*Available data*:
━━━━━━━━━━
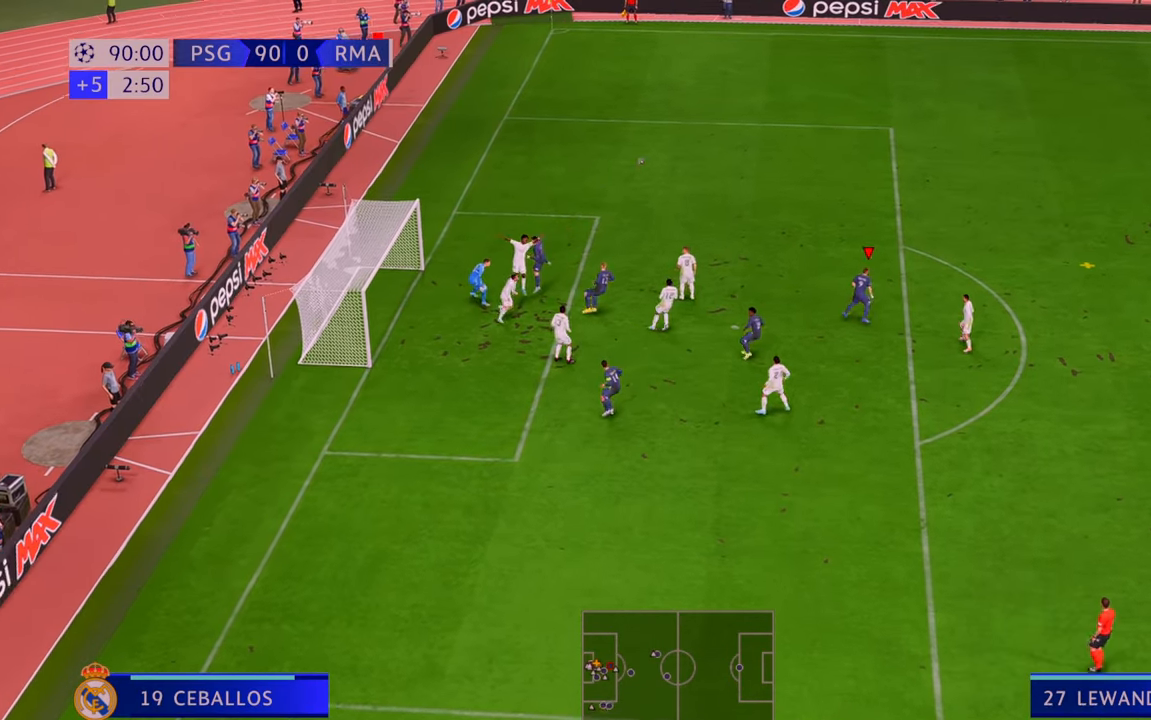
{"buttons": ["R2"], "left_stick": "up-left", "right_stick": "center", "events": [[450, "R2", "down"], [450, "left_stick", "up-left"]]}
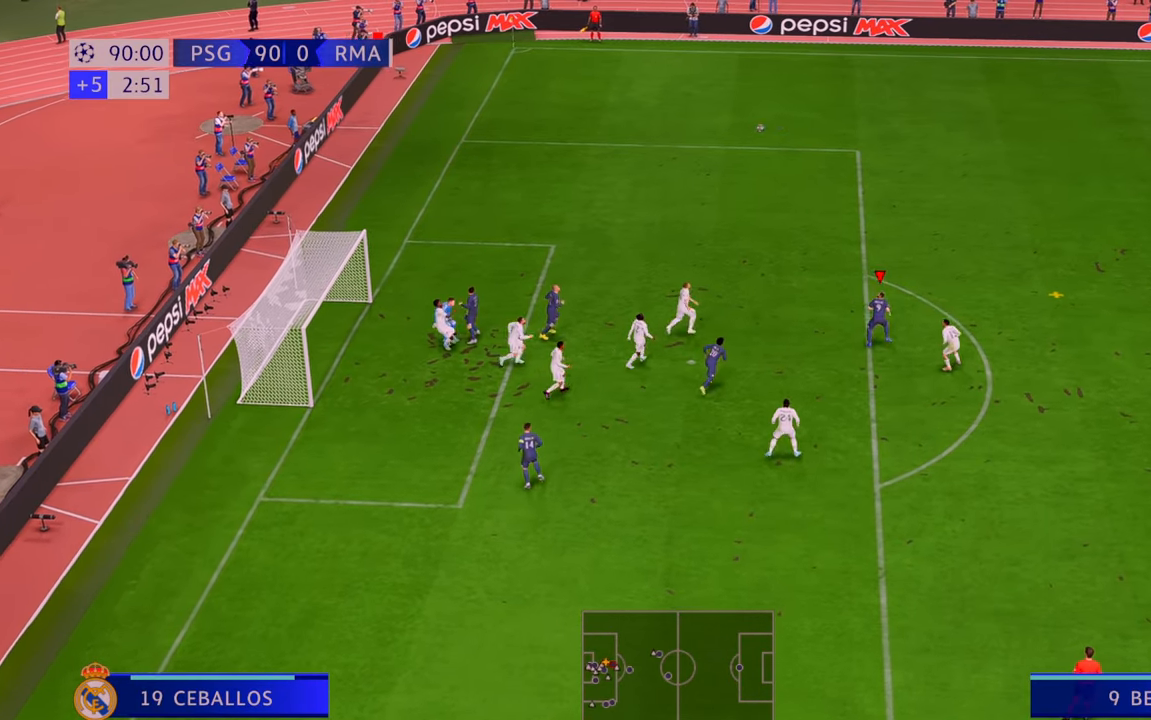
{"buttons": ["R2"], "left_stick": "up", "right_stick": "center", "events": [[83, "left_stick", "up"]]}
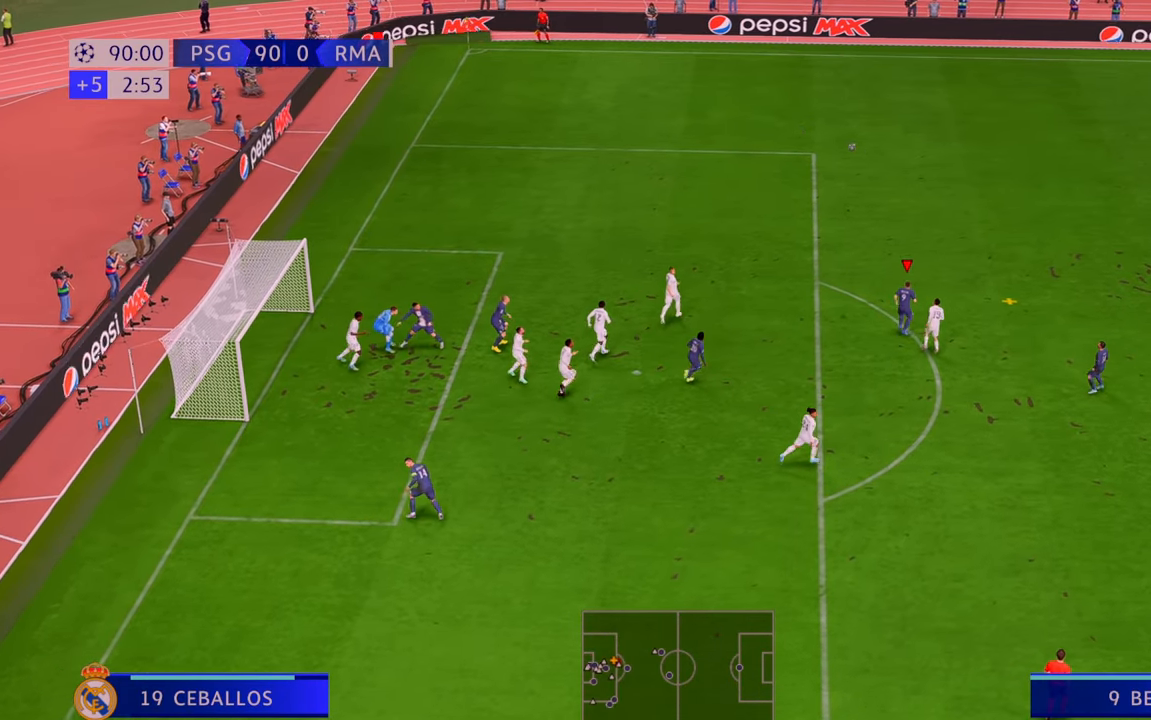
{"buttons": ["R2"], "left_stick": "down", "right_stick": "center", "events": [[133, "A", "down"], [133, "left_stick", "right"], [200, "left_stick", "down"], [233, "A", "up"]]}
━━━━━━━━━━
*Task description*: When copying the listing, print each line exactly but leave out every picture.

*Task response*:
{"buttons": ["R2"], "left_stick": "up-left", "right_stick": "center", "events": [[450, "R2", "down"], [450, "left_stick", "up-left"]]}
{"buttons": ["R2"], "left_stick": "up", "right_stick": "center", "events": [[83, "left_stick", "up"]]}
{"buttons": ["R2"], "left_stick": "down", "right_stick": "center", "events": [[133, "A", "down"], [133, "left_stick", "right"], [200, "left_stick", "down"], [233, "A", "up"]]}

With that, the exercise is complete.